== DIRECTIONS FOR THIS TASK ==
Copy out the entries word for word, from their start through the line containing "START_0 -> START_1", including both ends and leaving out the pictures.

== RECORDS FOR THE EXERCISE ==
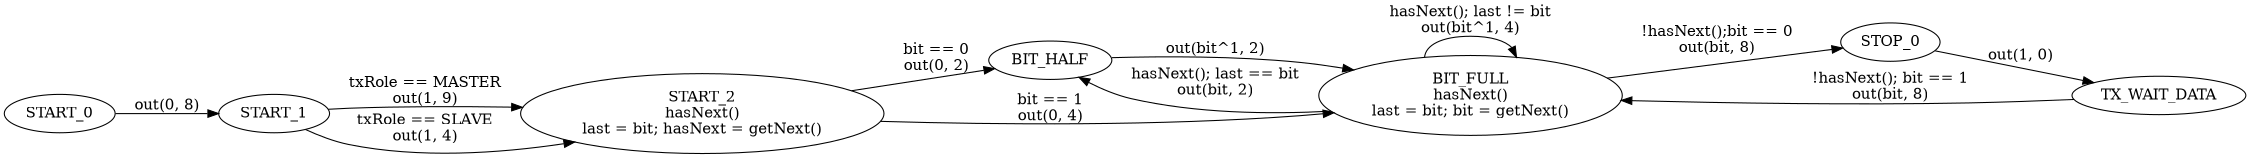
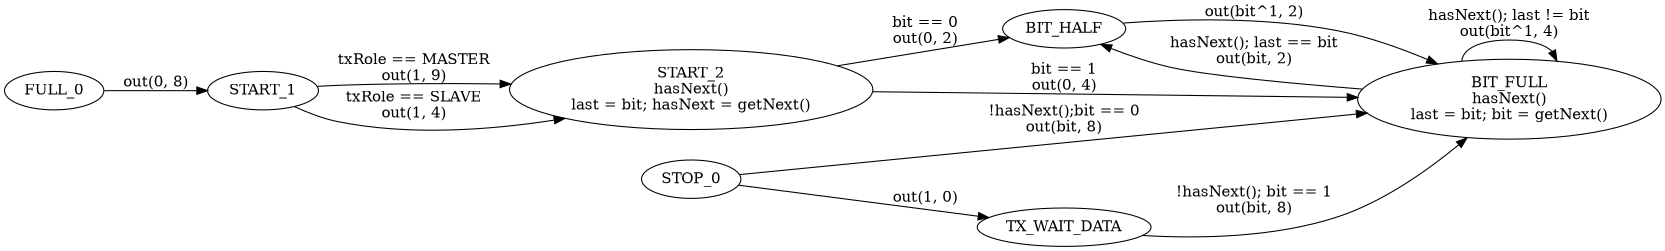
  digraph {
    rankdir=LR
-   START_0
+   START_0 [label=FULL_0]
    START_1
    n3 [label="START_2\nhasNext()\nlast = bit; hasNext = getNext()"]
    BIT_HALF
    n5 [label="BIT_FULL\nhasNext()\nlast = bit; bit = getNext()"]
    STOP_0
    TX_WAIT_DATA
    START_0 -> START_1 [label="out(0, 8)"]
    START_1 -> n3 [label="txRole == MASTER\nout(1, 9)"]
    START_1 -> n3 [label="txRole == SLAVE\nout(1, 4)"]
    n3 -> BIT_HALF [label="bit == 0\nout(0, 2)"]
    n3 -> n5 [label="bit == 1\nout(0, 4)"]
    BIT_HALF -> n5 [label="out(bit^1, 2)"]
    n5 -> BIT_HALF [label="hasNext(); last == bit\nout(bit, 2)"]
    n5 -> n5 [label="hasNext(); last != bit\nout(bit^1, 4)"]
-   n5 -> STOP_0 [label="!hasNext();bit == 0\nout(bit, 8)"]
+   STOP_0 -> n5 [label="!hasNext();bit == 0\nout(bit, 8)"]
    STOP_0 -> TX_WAIT_DATA [label="out(1, 0)"]
    TX_WAIT_DATA -> n5 [label="!hasNext(); bit == 1\nout(bit, 8)"]
  }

== THE COMPLETED TASK ==
  digraph {
    rankdir=LR
-   START_0
+   START_0 [label=FULL_0]
    START_1
    n3 [label="START_2\nhasNext()\nlast = bit; hasNext = getNext()"]
    BIT_HALF
    n5 [label="BIT_FULL\nhasNext()\nlast = bit; bit = getNext()"]
    STOP_0
    TX_WAIT_DATA
    START_0 -> START_1 [label="out(0, 8)"]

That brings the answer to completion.